Start of Data
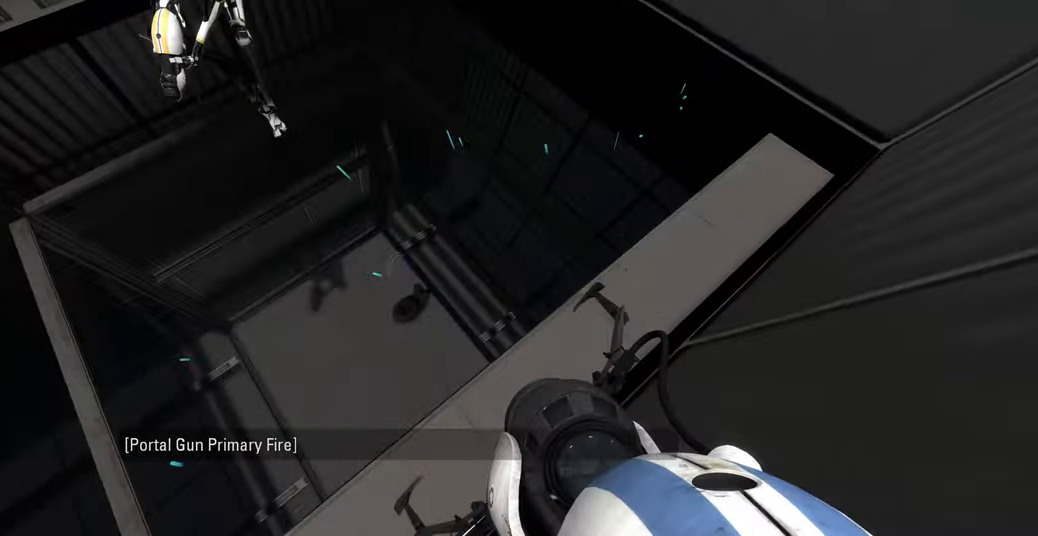
{"keys": [], "mouse": [], "events": [[234, "w", "down"], [384, "w", "up"]]}
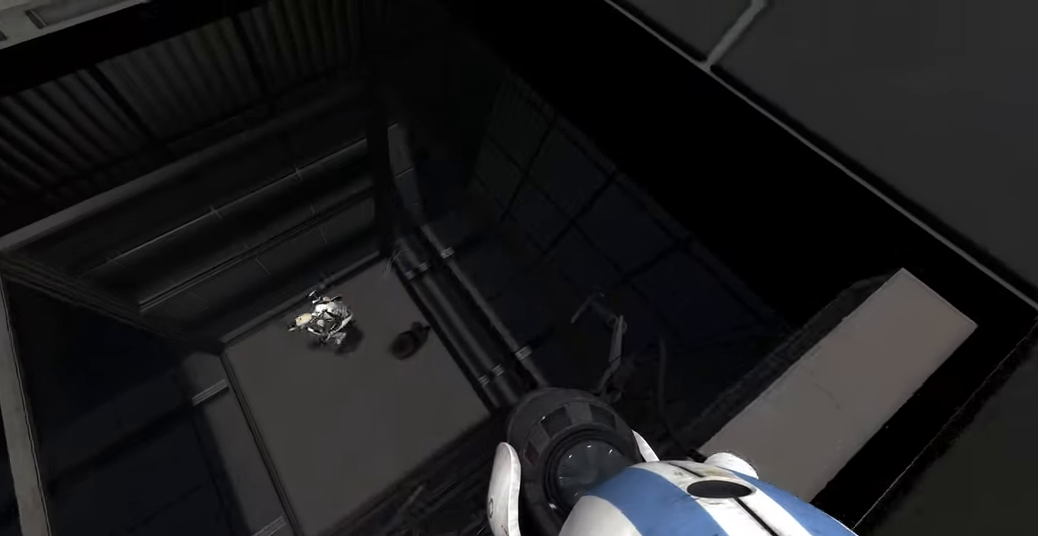
{"keys": ["a"], "mouse": [], "events": [[17, "a", "down"]]}
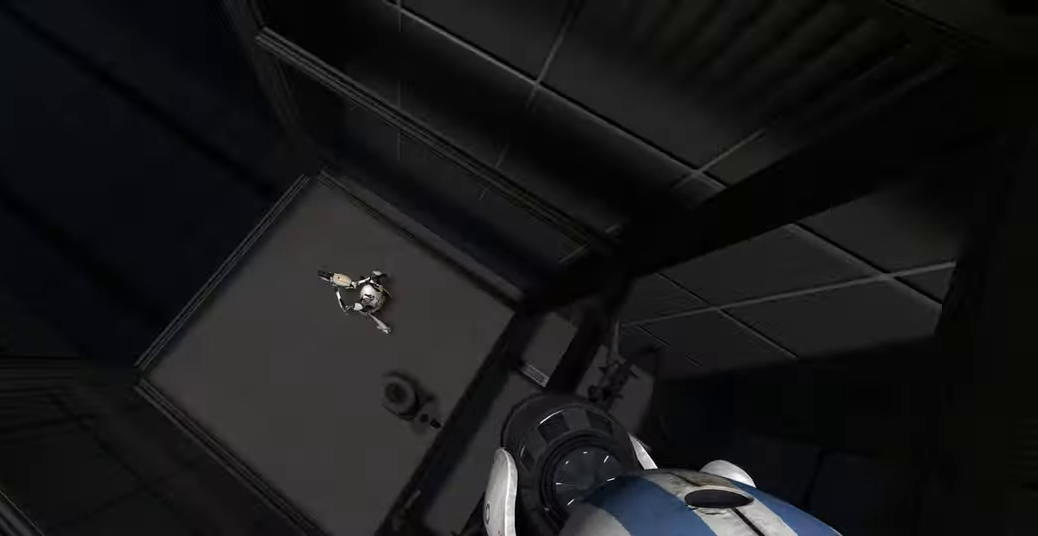
{"keys": [], "mouse": [], "events": [[100, "a", "up"]]}
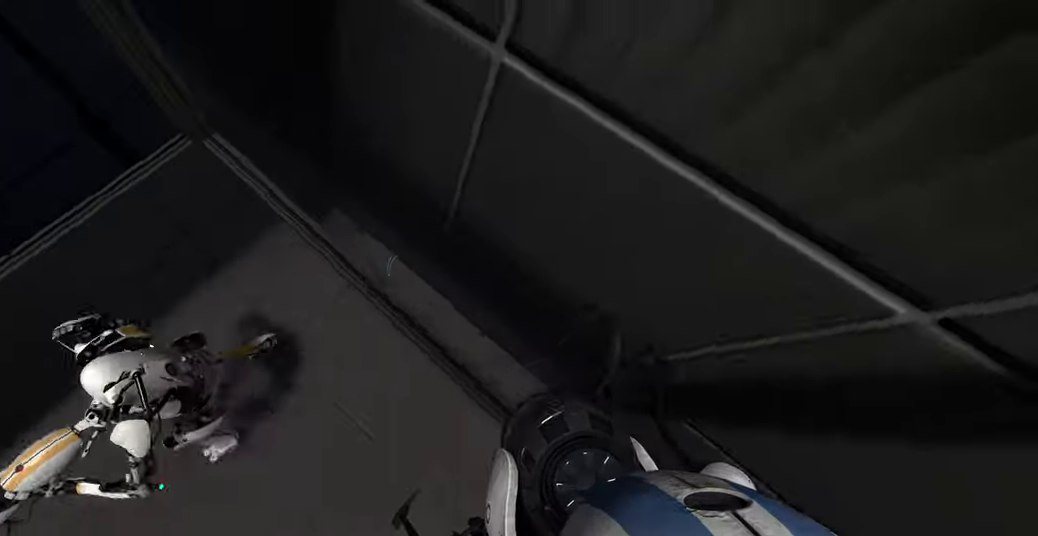
{"keys": [], "mouse": [], "events": []}
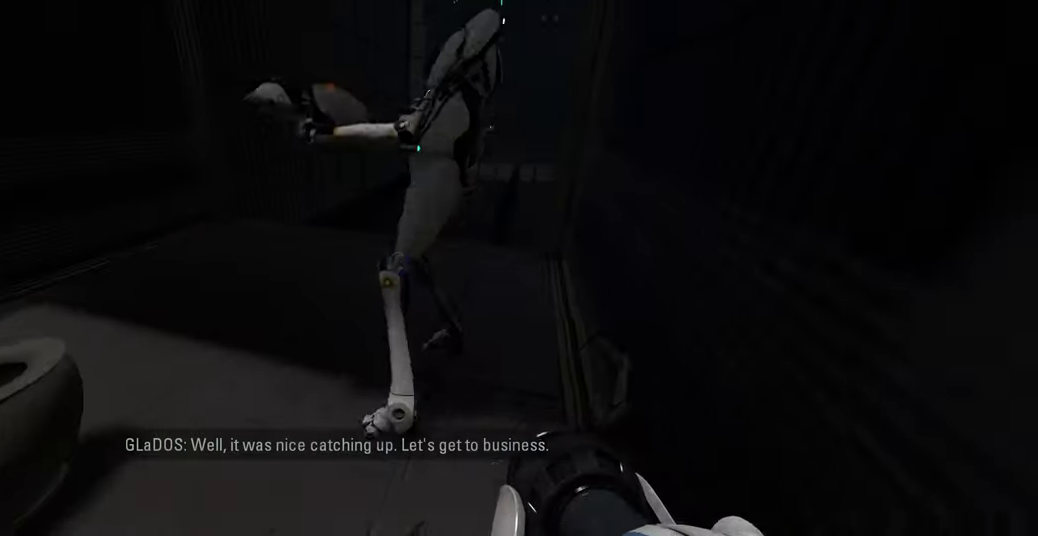
{"keys": [], "mouse": [], "events": [[84, "w", "down"], [117, "a", "down"], [267, "w", "up"], [317, "a", "up"]]}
End of Data
▸ **Task objective**: Copy the lines of the entries above that mention "down".

▸ **Answer for the task**:
{"keys": [], "mouse": [], "events": [[234, "w", "down"], [384, "w", "up"]]}
{"keys": ["a"], "mouse": [], "events": [[17, "a", "down"]]}
{"keys": [], "mouse": [], "events": [[84, "w", "down"], [117, "a", "down"], [267, "w", "up"], [317, "a", "up"]]}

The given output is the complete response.